Pam Hauke, MSW, LCSW, SAC
Worthy of Love
"To say my professional world was rocked when I read Debbie Mirza’s The Covert Passive Aggressive Narcissist is only a mild exaggeration. After all, as a decades-long psychotherapist, I thought I knew pretty much what there was to know about narcissism. How wrong I was. In that book, Debbie did nothing short of expanding the clinical, “textbook” understanding of narcissism—introducing entirely new ways to think about narcissists and how we identify them.
Lucky for us, Debbie Mirza has done it again with Worthy of Love. And thank goodness! With her trademark generous spirit, she allows us a window into her own painful experience and recovery journey.

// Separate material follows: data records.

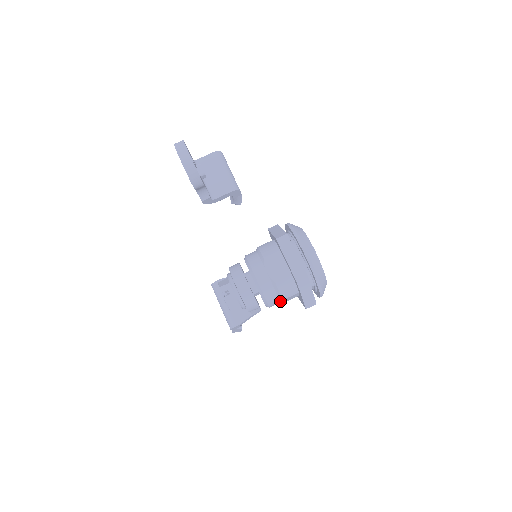
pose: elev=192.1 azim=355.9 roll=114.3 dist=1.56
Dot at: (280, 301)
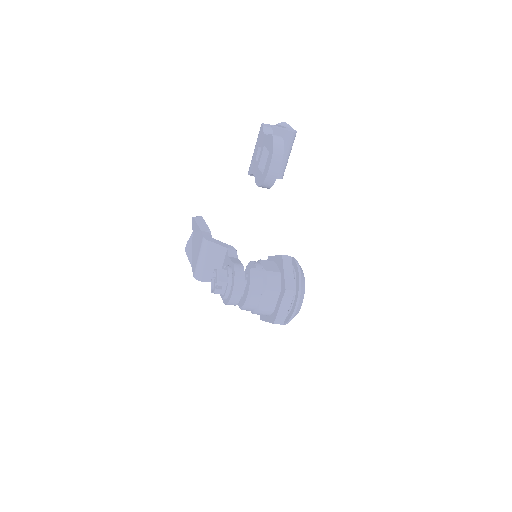
Dot at: occluded
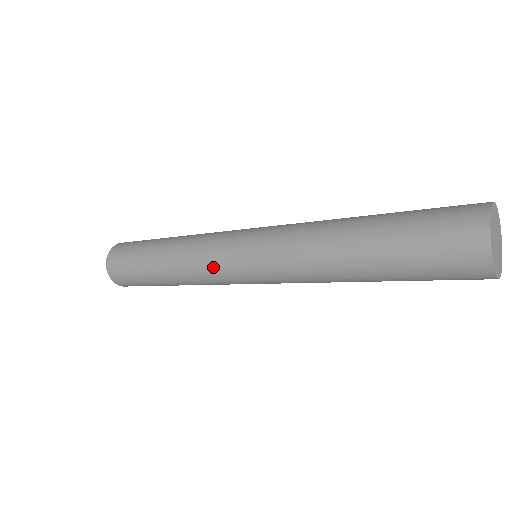
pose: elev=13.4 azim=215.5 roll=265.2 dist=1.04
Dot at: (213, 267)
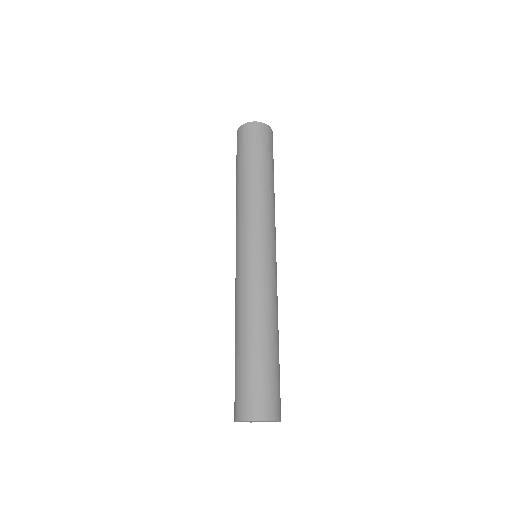
Dot at: occluded
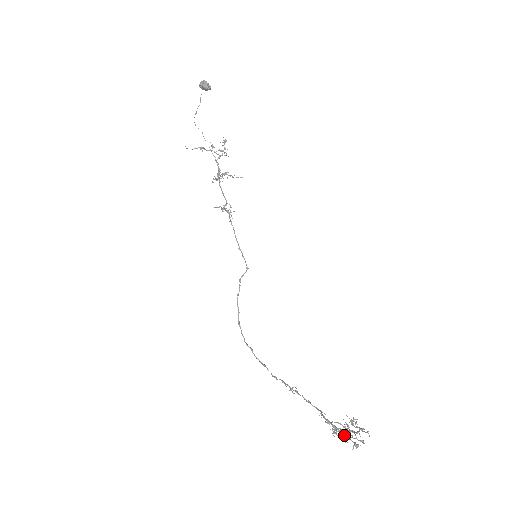
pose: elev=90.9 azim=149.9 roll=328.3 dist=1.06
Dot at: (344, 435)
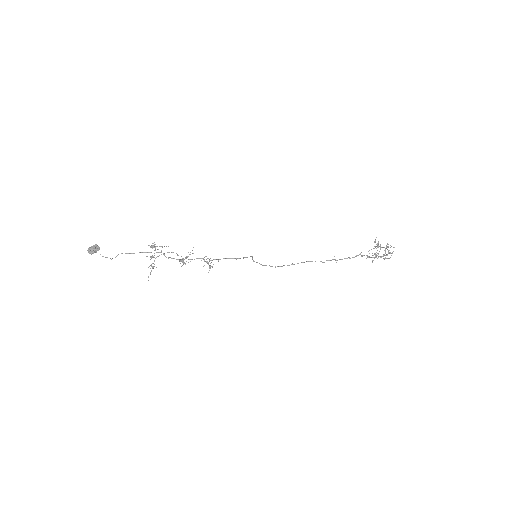
Dot at: (383, 256)
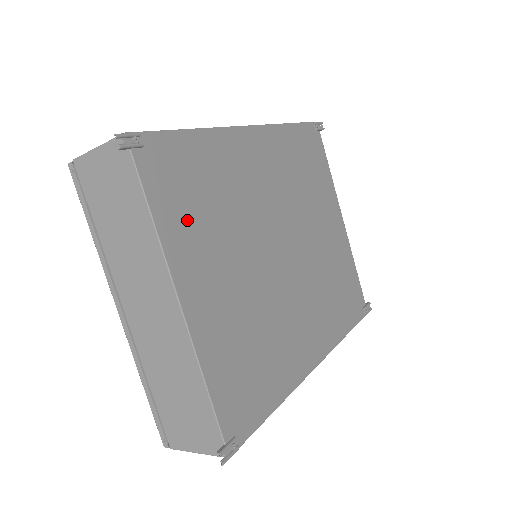
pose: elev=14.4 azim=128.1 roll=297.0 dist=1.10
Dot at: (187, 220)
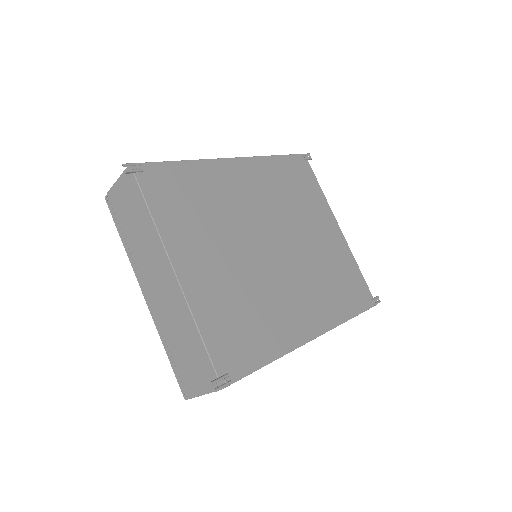
Dot at: (180, 218)
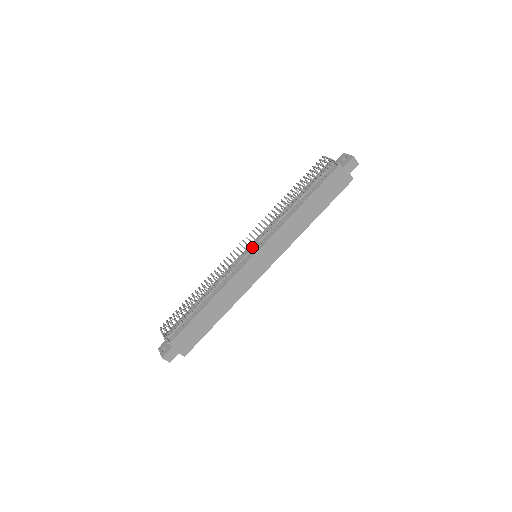
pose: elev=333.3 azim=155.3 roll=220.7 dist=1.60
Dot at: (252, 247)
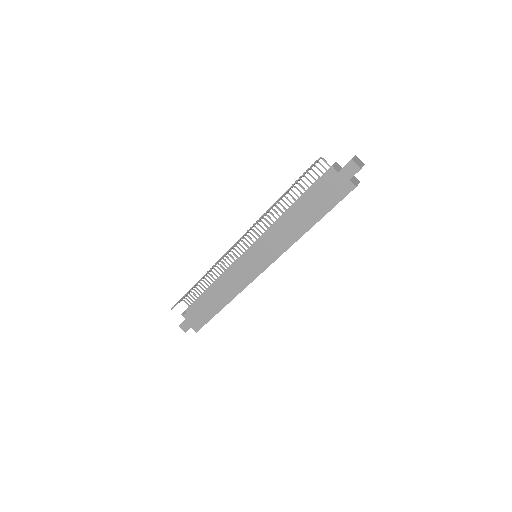
Dot at: (250, 246)
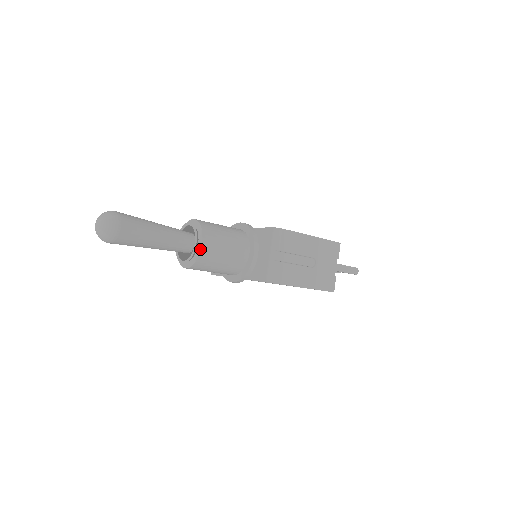
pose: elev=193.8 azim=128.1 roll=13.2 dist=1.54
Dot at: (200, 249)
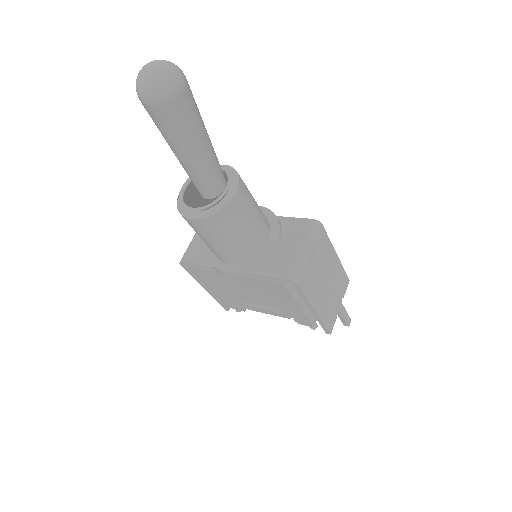
Dot at: (231, 198)
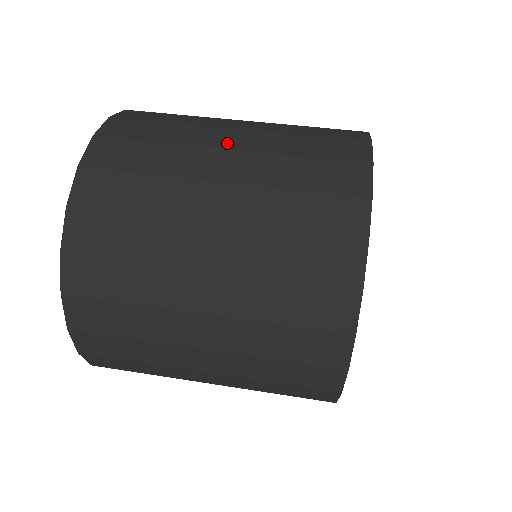
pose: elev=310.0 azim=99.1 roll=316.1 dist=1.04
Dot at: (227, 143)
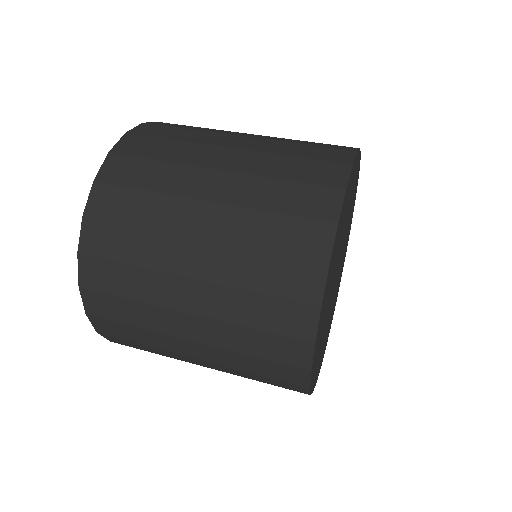
Dot at: (232, 144)
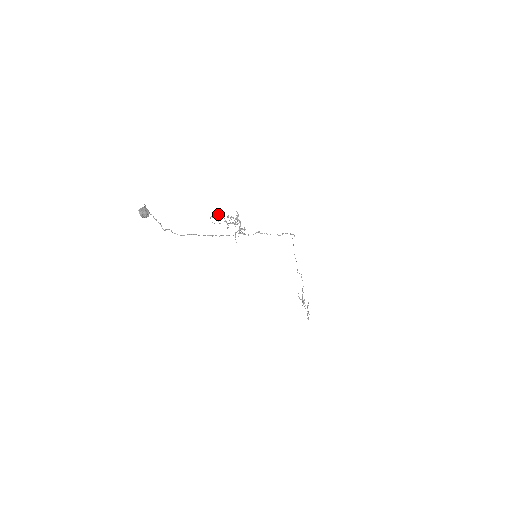
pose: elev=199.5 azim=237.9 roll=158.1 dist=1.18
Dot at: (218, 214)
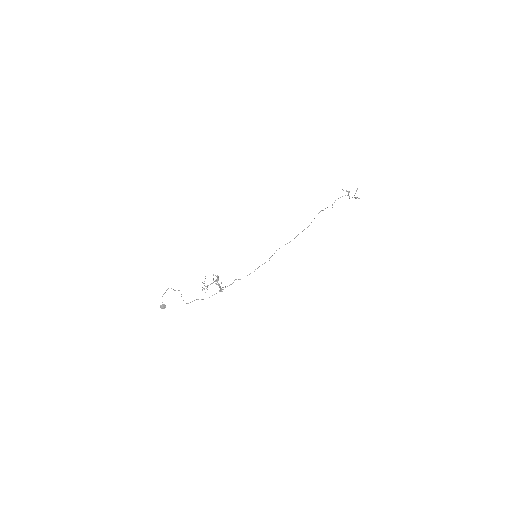
Dot at: (202, 290)
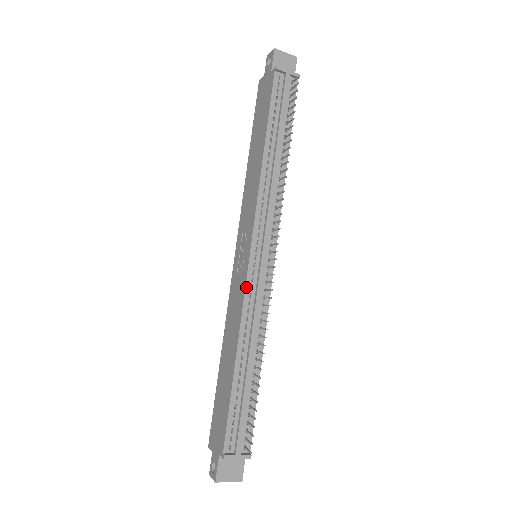
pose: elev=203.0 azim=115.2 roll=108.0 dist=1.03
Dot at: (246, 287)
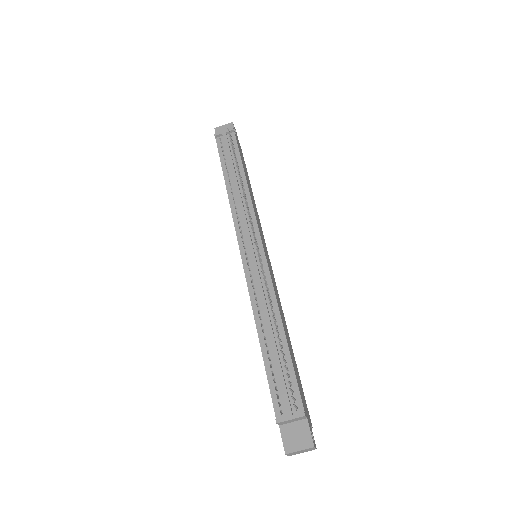
Dot at: (246, 277)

The confusion, the strange physical ailments, the sheer breakdown of self that comes part and parcel with narcissistic relationships. All real. But what do we do with all of it? How do we heal?
Worthy of Love spells out the steps Debbie took to heal herself. She stresses the need for deprogramming and rebuilding after narcissistic abuse and she shares with you, dear reader, just how to get that done. Debbie asks the hard questions—she even provides space for you to answer them!—while gently guiding you toward fully loving and trust- ing yourself again after narcissistic abuse.
Perhaps most importantly, Debbie reminds us we are not crazy, and we are not alone in this. We can find our way back to wholeness and peace. You may be starting this process from a place of emotional chaos, thinking you may never recover your peace of mind or return to your old self. Fear not. With Debbie at the helm, you’re in the most capable of hands.
— Abby Rodman, Psychotherapist and Co-Host of the Sisters Cracking Up podcast
As a mental health professional working with survivors of abusive relationships, I am always looking for tools to assist in the journey of healing. Debbie Mirza has given us an invaluable resource with this book. Worthy of Love is a compassionate guidebook packed full of insight and practical advice. Included are healing exercises designed to allow the reader space to reflect on their own experience. Debbie addresses questions which tend to haunt survivors, such as:
“How did I let myself be treated this way?” “Will I ever feel like myself again?” “How do I know who to trust?”
She shares parts of her own story and in doing so, offers hope for a life of resilience and joy to survivors who are caught in the confusion and pain of recovering from toxic relationships. Debbie’s gentle approach gives the reader the sense of a wise, supportive friend who is walking with them step by step on their path toward wholeness. This offering from Debbie Mirza will be a staple in my personal library and a recommendation for any of my clients seeking to rebuild their lives and trust themselves again.